Loving the color of this Easter Egg radish - they are almost to pretty to eat!

Speaking of beets! Those poor guys have been through some tough times this spring. All the rain nearly drowned them, and some of the baby plants were completely covered in soil after all the storms. Luckily they are tough and have soldiered on. The one thing is, they are all over the place size wise because some stayed above ground and some were buried and had to, well, beat their way back up through the soil. So Ryan thinned the herd, so to speak, and gave the rest some room. There will be more beets to come, but we wanted to make some space, so our members got to benefit a little early. 

This beautiful Red Ace beet had the longest root I've ever seen! 

This beautiful Red Ace beet had the longest root I've ever seen! 

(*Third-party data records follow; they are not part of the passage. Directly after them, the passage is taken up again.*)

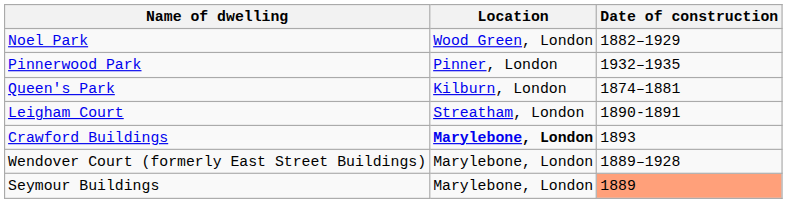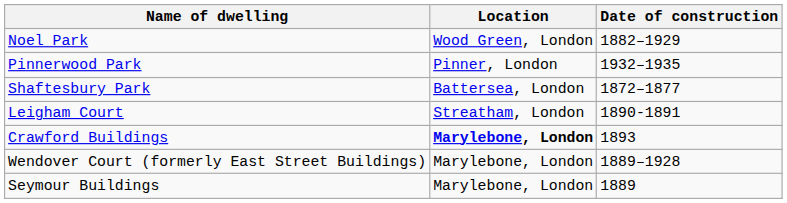- row: Queen's Park | Kilburn, London | 1874–1881
+ row: Shaftesbury Park | Battersea, London | 1872–1877
Seymour Buildings | Date of construction: lightsalmon background -> no background
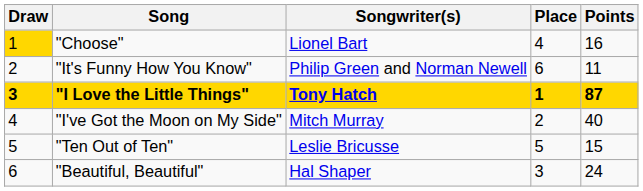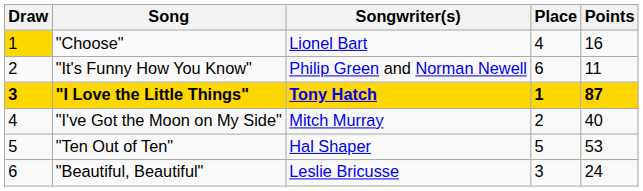"Ten Out of Ten" | Songwriter(s): Leslie Bricusse -> Hal Shaper
"Ten Out of Ten" | Points: 15 -> 53
"Beautiful, Beautiful" | Songwriter(s): Hal Shaper -> Leslie Bricusse
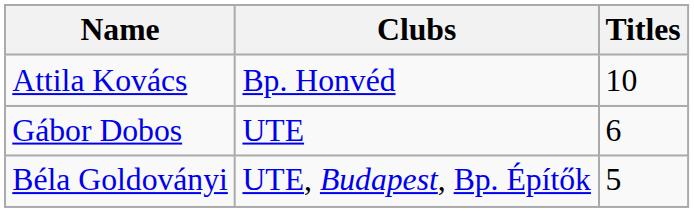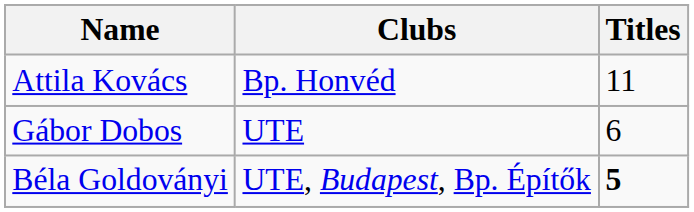Attila Kovács | Titles: 10 -> 11
Béla Goldoványi | Titles: normal -> bold
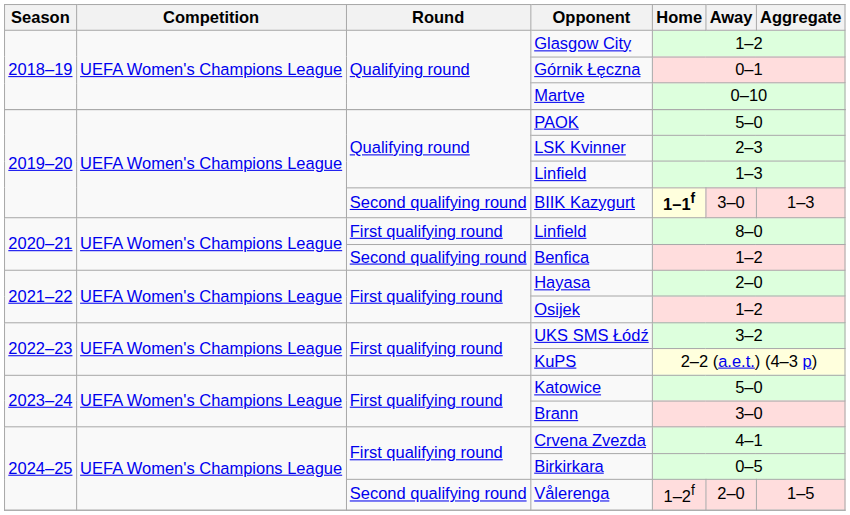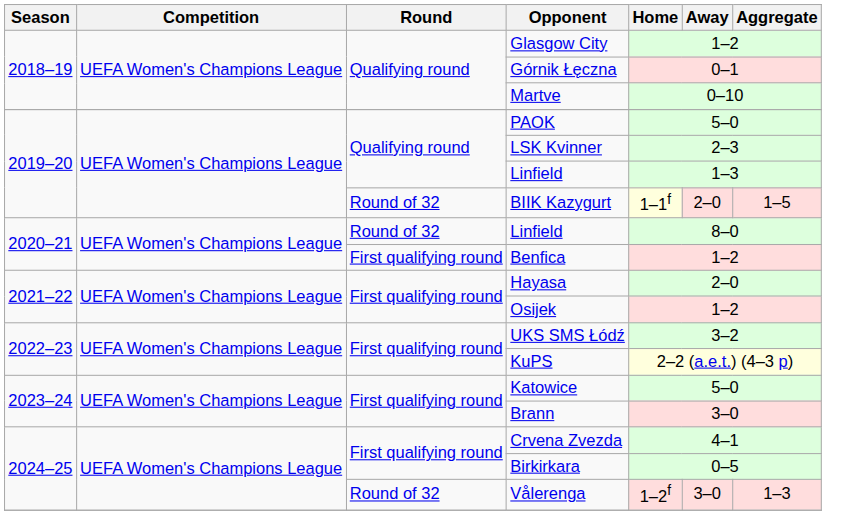BIIK Kazygurt | Round: Second qualifying round -> Round of 32
BIIK Kazygurt | Home: bold -> normal
BIIK Kazygurt | Away: 3–0 -> 2–0
BIIK Kazygurt | Aggregate: 1–3 -> 1–5
2020–21 / Linfield | Round: First qualifying round -> Round of 32
Benfica | Round: Second qualifying round -> First qualifying round
Vålerenga | Round: Second qualifying round -> Round of 32
Vålerenga | Away: 2–0 -> 3–0
Vålerenga | Aggregate: 1–5 -> 1–3
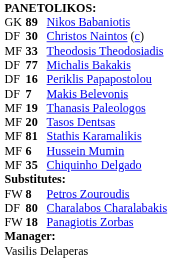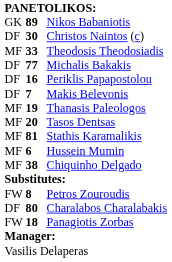Chiquinho Delgado | column 2: 35 -> 38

The spinach is super fresh and so tasty! And the Summer Crisp lettuce is delicious. And the spring onions are lovely and pungent, just like they should be.

Vibrant Spring onions

Vibrant Spring onions

All in all, this week’s CSA shares are not only a great value, but a beautiful example of what we have to offer. It was a busy day of bagging and bunching for me, but it’s worth it, knowing how much you enjoy all of our hard work. I had to recruit Ryan & his younger brother Corey to help me finish packing this evening, so send them a mental thank you if you don’t mind :) 

This week I’m including some extra info about some of our fresh veggies, just to remind you why it’s so important to eat your fruits & veggies! They are Mother Nature’s medicine :) 


Asparagus, what is it good for?

This Mediterranean veg is actually part of the lily family, and was first cultivated in Egypt. It’s relatively rich in protein for a veggie, and is an excellent source of potassium, vitamin K, folic acid, vitamin C & A, riboflavin, thiamin and Vitamin B6! Phew, that’s a lot!! Asparagus has historically been used to treat arthritis and rheumatism by inhibiting the COX-2 enzyme which produces inflammatory compounds. Knowing all this, I don’t feel so bad giving you as much as we have :)

Beets, what are they good for?

Wild beets originated in North Africa and were eventually cultivated by the Romans. While most people cook them, raw beets are super sweet and tasty. They are so sweet in fact, that most of the sugar you’ll find in the store is made from beets. The greens are actually more nutritious than the root, containing calcium, iron, and vitamins A & C. The beet itself is high in folic acid, fiber and potassium. They are known to stimulate detoxification of the liver, and are even believed to have anticancer properties. The pigment that gives beets their rich color, betacyanin, is a powerful cancer fighting agent. 

Radishes, what are they good for?

Radishes were first cultivated in Egypt for the Pharaohs and were highly esteemed in Greece, where they were carried on golden platters as vegetable sacrifices to the Gods. No, seriously! They are a great source of folic acid & potassium, and the greens have tons of Vitamin C. They too, are cancer fighters, and they help maintain a healthy gallbladder & liver! 


Last week's farm lunch! Everything on the plate came from our fertile fields. It was a great meal that we all washed down with a heaping slice of Mom's Strawberry open-faced pie! 

Last week's farm lunch! Everything on the plate came from our fertile fields. It was a great meal that we all washed down with a heaping slice of Mom's Strawberry open-faced pie!